Le vernissage de l’exposition « Anticyclone » a lieu ce jeudi soir à la galerie Act’image. Vendredi soir, c’est au tour du vernissage de l’exposition « Document Fictionnel d’Identité » à Pola. Rien ne relie ces deux expositions si ce n’est le travail de mémoire, le premier sur l’archipel des Açores, le deuxième sur l’Algérie.

Photographies Sandra Rocha
Anticyclone, photographies Sandra Rocha

Anticyclone

Pas la peine d’en faire des mystères, l’ « Anticyclone » de Sandra Rocha est celui des Açores, les îles portugaises qui se trouvent dans l’océan Atlantique, à environ 1 500 km à l’ouest de Lisbonne. La photographe y est née et y a vécu jusqu’à l’âge de 20 ans. Aujourd’hui, Sandra Rocha a 40 ans et vit à Paris. Pendant 5 ans, entre 2009 et 2013, elle est retournée à Terceira, son île de l’archipel, pour visiter et photographier sa famille.
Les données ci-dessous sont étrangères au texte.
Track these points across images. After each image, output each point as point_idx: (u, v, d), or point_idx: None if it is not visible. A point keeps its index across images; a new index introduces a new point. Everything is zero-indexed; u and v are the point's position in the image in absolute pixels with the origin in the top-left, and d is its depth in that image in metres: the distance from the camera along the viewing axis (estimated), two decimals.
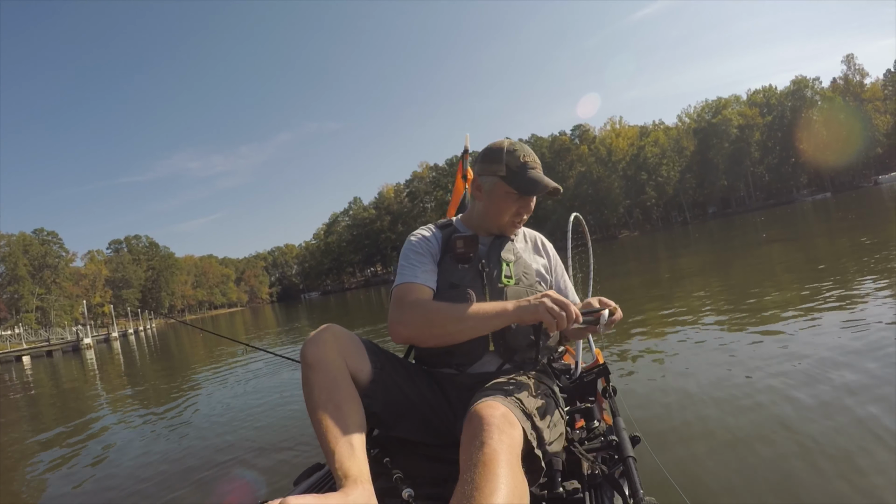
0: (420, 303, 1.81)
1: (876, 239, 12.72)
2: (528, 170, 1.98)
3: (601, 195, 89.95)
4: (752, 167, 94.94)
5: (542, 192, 1.98)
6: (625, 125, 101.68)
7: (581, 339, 2.45)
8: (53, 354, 39.59)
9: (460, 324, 1.70)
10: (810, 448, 2.93)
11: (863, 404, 3.39)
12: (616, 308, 1.83)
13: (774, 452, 2.98)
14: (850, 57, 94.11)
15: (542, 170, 2.03)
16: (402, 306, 1.82)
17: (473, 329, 1.72)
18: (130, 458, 5.56)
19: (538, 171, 1.99)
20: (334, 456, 1.43)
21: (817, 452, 2.86)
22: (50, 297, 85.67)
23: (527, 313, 1.66)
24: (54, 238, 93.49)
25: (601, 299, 1.90)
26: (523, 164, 1.97)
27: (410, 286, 1.89)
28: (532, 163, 1.99)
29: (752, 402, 3.81)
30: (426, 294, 1.89)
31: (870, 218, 20.48)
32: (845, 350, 4.60)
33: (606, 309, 1.79)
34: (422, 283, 1.91)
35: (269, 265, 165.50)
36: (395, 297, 1.88)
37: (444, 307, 1.75)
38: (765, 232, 25.37)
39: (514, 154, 1.98)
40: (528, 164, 1.98)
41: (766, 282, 9.58)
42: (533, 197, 2.02)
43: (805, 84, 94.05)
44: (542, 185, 1.96)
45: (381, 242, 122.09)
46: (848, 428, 3.12)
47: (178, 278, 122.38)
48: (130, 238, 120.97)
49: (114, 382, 14.40)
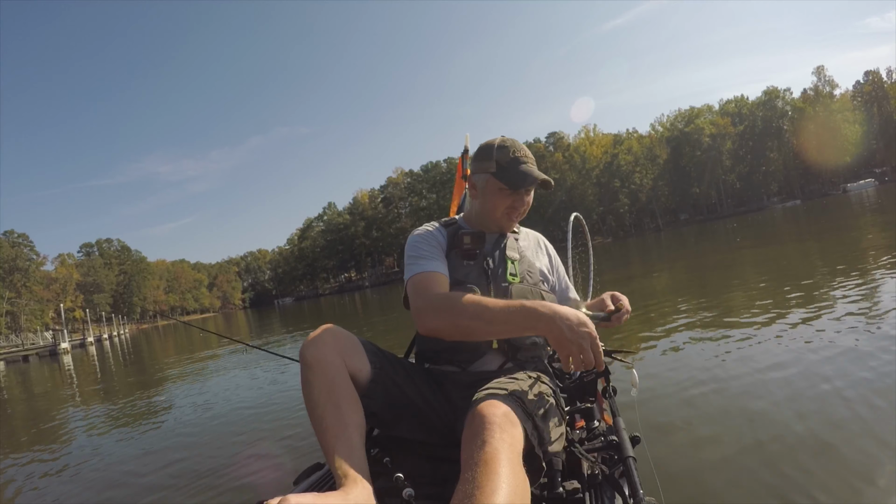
0: (450, 296, 1.75)
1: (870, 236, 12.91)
2: (519, 164, 1.99)
3: (575, 202, 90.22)
4: (723, 175, 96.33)
5: (531, 184, 1.98)
6: (599, 133, 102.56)
7: None
8: (30, 359, 39.04)
9: (490, 325, 1.63)
10: (811, 448, 2.94)
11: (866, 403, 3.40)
12: (623, 304, 1.87)
13: (775, 453, 2.98)
14: (821, 68, 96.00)
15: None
16: (429, 297, 1.78)
17: (500, 333, 1.71)
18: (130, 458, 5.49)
19: (529, 165, 2.00)
20: (334, 455, 1.43)
21: (818, 453, 2.87)
22: (20, 302, 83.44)
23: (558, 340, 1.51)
24: (25, 240, 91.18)
25: (614, 294, 1.94)
26: (514, 159, 1.98)
27: (430, 275, 1.87)
28: (523, 157, 2.00)
29: (753, 402, 3.81)
30: (445, 284, 1.88)
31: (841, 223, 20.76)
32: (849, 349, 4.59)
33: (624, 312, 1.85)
34: (439, 272, 1.90)
35: (241, 270, 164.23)
36: (417, 286, 1.85)
37: (475, 305, 1.65)
38: (738, 237, 25.68)
39: (505, 149, 1.99)
40: (519, 158, 1.99)
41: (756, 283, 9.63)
42: (527, 191, 2.03)
43: (776, 94, 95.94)
44: (531, 177, 1.97)
45: (355, 248, 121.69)
46: (849, 426, 3.13)
47: (150, 283, 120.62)
48: (102, 241, 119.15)
49: (99, 386, 14.09)
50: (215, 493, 4.04)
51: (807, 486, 2.57)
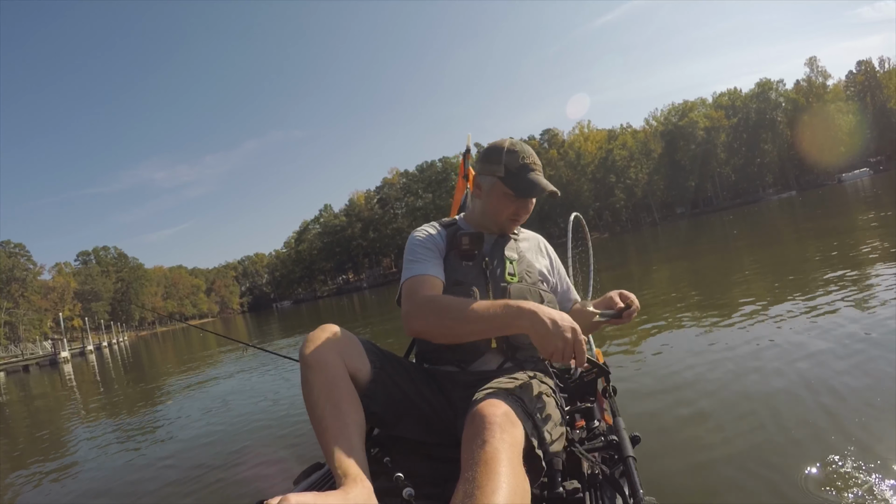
0: (435, 298, 1.79)
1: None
2: (528, 172, 1.99)
3: (570, 198, 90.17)
4: (718, 168, 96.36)
5: (539, 194, 1.99)
6: (593, 129, 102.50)
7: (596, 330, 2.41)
8: (30, 369, 39.04)
9: (472, 325, 1.67)
10: (812, 448, 2.92)
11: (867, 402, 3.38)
12: (633, 300, 1.90)
13: (775, 452, 2.97)
14: (813, 59, 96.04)
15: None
16: (417, 300, 1.81)
17: (484, 332, 1.71)
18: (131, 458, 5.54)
19: (537, 174, 2.01)
20: (333, 455, 1.42)
21: (819, 453, 2.84)
22: (18, 312, 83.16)
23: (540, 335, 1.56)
24: (22, 250, 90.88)
25: (622, 292, 1.95)
26: (523, 166, 1.98)
27: (422, 279, 1.89)
28: (532, 164, 2.00)
29: (754, 402, 3.79)
30: (438, 287, 1.89)
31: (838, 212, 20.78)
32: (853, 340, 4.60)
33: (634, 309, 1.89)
34: (433, 275, 1.91)
35: (239, 275, 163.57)
36: (408, 289, 1.87)
37: (458, 306, 1.71)
38: (735, 229, 25.69)
39: (514, 155, 1.99)
40: (528, 165, 1.99)
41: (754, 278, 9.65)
42: (531, 199, 2.04)
43: (769, 86, 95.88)
44: (539, 187, 1.98)
45: (352, 250, 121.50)
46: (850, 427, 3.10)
47: (147, 290, 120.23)
48: (99, 249, 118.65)
49: (102, 394, 14.09)
50: (215, 492, 4.06)
51: (807, 485, 2.56)
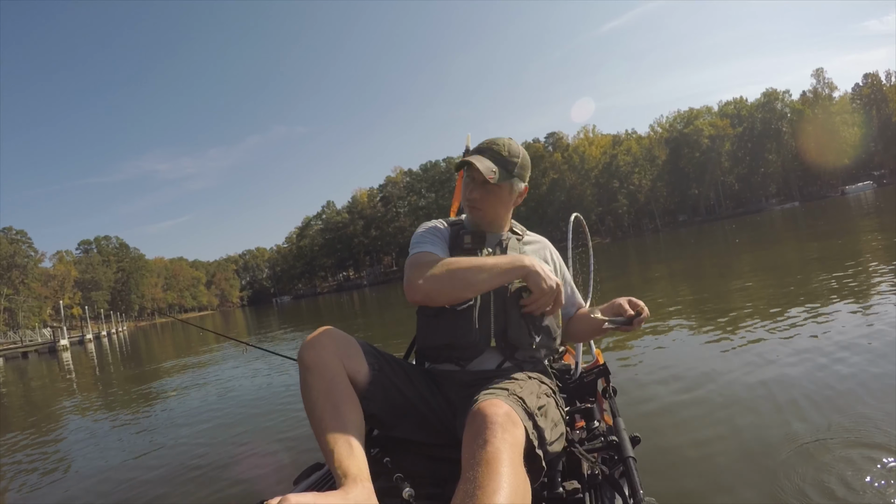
0: (437, 260, 1.80)
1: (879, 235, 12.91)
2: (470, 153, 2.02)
3: (573, 202, 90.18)
4: (722, 176, 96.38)
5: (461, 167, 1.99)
6: (598, 134, 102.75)
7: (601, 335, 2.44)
8: (29, 356, 39.10)
9: (474, 274, 1.73)
10: (812, 449, 2.92)
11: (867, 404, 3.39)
12: (643, 308, 1.89)
13: (776, 454, 2.96)
14: (820, 71, 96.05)
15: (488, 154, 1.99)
16: (418, 266, 1.81)
17: (486, 281, 1.75)
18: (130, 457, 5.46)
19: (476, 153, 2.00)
20: (333, 455, 1.42)
21: (819, 453, 2.85)
22: (18, 298, 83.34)
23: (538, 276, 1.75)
24: (23, 237, 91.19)
25: (631, 300, 1.94)
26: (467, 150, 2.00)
27: (425, 254, 1.88)
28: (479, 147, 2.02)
29: (755, 402, 3.80)
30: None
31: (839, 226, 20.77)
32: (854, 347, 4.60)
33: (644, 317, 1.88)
34: (437, 252, 1.91)
35: (239, 268, 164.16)
36: (411, 262, 1.87)
37: (459, 261, 1.78)
38: (737, 238, 25.71)
39: (469, 146, 2.02)
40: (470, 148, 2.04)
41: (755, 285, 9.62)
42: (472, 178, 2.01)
43: (776, 96, 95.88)
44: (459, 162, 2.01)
45: (354, 247, 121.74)
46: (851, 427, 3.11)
47: (148, 280, 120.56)
48: (100, 239, 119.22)
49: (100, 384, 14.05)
50: (216, 492, 4.03)
51: (807, 486, 2.56)
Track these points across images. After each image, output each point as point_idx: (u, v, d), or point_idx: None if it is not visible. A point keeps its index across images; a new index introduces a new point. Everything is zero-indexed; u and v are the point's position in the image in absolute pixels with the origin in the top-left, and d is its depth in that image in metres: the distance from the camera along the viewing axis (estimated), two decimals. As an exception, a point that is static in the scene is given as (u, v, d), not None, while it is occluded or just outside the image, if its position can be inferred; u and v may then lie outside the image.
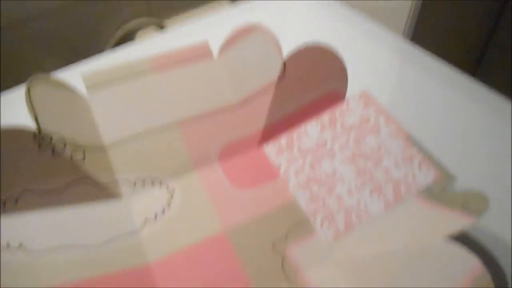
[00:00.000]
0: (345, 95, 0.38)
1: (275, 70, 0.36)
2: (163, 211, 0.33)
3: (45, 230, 0.30)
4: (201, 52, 0.39)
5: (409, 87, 0.40)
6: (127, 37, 0.53)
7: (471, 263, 0.23)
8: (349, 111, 0.37)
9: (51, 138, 0.30)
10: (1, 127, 0.28)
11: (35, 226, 0.29)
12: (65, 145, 0.31)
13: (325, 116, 0.37)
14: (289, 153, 0.36)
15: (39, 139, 0.29)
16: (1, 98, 0.41)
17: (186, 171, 0.35)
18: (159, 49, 0.38)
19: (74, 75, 0.37)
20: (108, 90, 0.36)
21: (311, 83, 0.37)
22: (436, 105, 0.39)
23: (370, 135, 0.35)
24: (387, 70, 0.43)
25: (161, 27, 0.56)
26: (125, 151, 0.35)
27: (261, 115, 0.36)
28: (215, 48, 0.39)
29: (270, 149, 0.36)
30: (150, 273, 0.30)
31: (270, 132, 0.37)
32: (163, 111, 0.36)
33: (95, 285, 0.28)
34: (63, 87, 0.33)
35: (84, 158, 0.32)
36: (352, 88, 0.38)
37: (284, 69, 0.36)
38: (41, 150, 0.29)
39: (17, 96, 0.35)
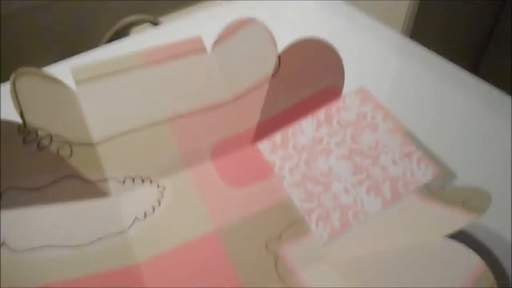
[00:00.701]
0: (341, 91, 0.37)
1: (270, 65, 0.35)
2: (153, 210, 0.32)
3: (30, 228, 0.29)
4: (194, 47, 0.38)
5: (407, 83, 0.39)
6: (122, 33, 0.52)
7: (473, 262, 0.22)
8: (345, 107, 0.36)
9: (37, 133, 0.29)
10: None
11: (20, 224, 0.28)
12: (51, 140, 0.30)
13: (321, 113, 0.36)
14: (284, 150, 0.35)
15: (23, 133, 0.28)
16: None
17: (177, 169, 0.34)
18: (152, 44, 0.37)
19: (65, 70, 0.36)
20: (98, 84, 0.35)
21: (306, 78, 0.36)
22: (435, 101, 0.38)
23: (367, 131, 0.34)
24: (385, 66, 0.42)
25: (155, 24, 0.55)
26: (114, 148, 0.34)
27: (255, 111, 0.35)
28: (209, 43, 0.38)
29: (264, 146, 0.35)
30: (139, 273, 0.28)
31: (264, 128, 0.36)
32: (154, 107, 0.35)
33: (81, 285, 0.27)
34: (51, 80, 0.32)
35: (71, 155, 0.31)
36: (349, 85, 0.37)
37: (279, 64, 0.35)
38: (26, 144, 0.28)
39: (4, 90, 0.34)
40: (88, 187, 0.31)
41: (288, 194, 0.32)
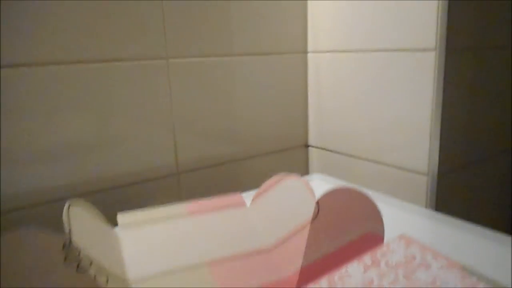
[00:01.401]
0: (383, 237, 0.36)
1: (309, 211, 0.36)
2: None
3: None
4: (234, 201, 0.40)
5: (441, 238, 0.39)
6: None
7: None
8: (391, 251, 0.35)
9: (79, 253, 0.28)
10: (34, 229, 0.27)
11: None
12: (90, 264, 0.28)
13: (366, 257, 0.34)
14: (333, 293, 0.32)
15: (67, 251, 0.27)
16: None
17: (216, 312, 0.30)
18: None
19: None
20: (140, 229, 0.35)
21: (347, 223, 0.36)
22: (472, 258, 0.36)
23: (420, 270, 0.32)
24: (419, 230, 0.42)
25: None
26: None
27: (297, 257, 0.34)
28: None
29: (311, 291, 0.32)
30: None
31: (308, 273, 0.33)
32: (193, 251, 0.34)
33: None
34: (99, 217, 0.33)
35: (107, 282, 0.28)
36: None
37: (318, 210, 0.36)
38: (67, 262, 0.27)
39: None
40: (117, 323, 0.28)
41: (345, 336, 0.28)
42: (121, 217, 0.36)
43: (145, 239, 0.35)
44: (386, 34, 0.57)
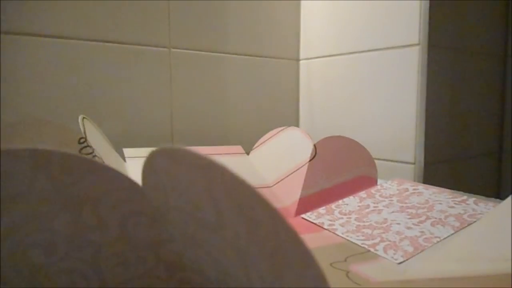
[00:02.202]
0: (376, 180, 0.38)
1: (306, 153, 0.38)
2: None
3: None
4: (235, 150, 0.41)
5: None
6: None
7: None
8: (384, 188, 0.36)
9: (93, 150, 0.29)
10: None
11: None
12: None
13: (361, 193, 0.36)
14: (331, 215, 0.33)
15: (82, 144, 0.29)
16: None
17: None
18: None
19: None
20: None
21: (342, 165, 0.38)
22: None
23: (413, 196, 0.34)
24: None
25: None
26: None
27: (296, 190, 0.36)
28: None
29: (309, 215, 0.34)
30: None
31: (306, 204, 0.35)
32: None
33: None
34: (108, 142, 0.35)
35: (116, 183, 0.29)
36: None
37: (315, 152, 0.38)
38: (81, 154, 0.28)
39: None
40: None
41: (345, 238, 0.29)
42: (127, 151, 0.37)
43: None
44: (372, 35, 0.63)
« La claustrophobie d’une île »

Sandra Rocha ne l’avouera pas complètement, mais ce travail enclenche un devoir de mémoire, celle de toute personne loin de la terre natale, de l’air de son enfance, et de la famille au grand complet : cousins, cousines, oncles et tantes… Elle concède volontiers une démarche « nombriliste » :

« Comme si je me regardais moi-même à travers mes cousines que je découvre à chacun de mes voyages un peu plus grandes. Je revois mon passé, je profite de mon présent et je projette mon futur. »

En effet, les photos sont des instantanés qui racontent un moment et celui d’avant et celui d’après. Des enfants à même le sol et des filles à la peau blanche les cheveux au vent. Car le vent est partout dans l’archipel et dans les photos : « L’anticyclone a une pression sur les gens. »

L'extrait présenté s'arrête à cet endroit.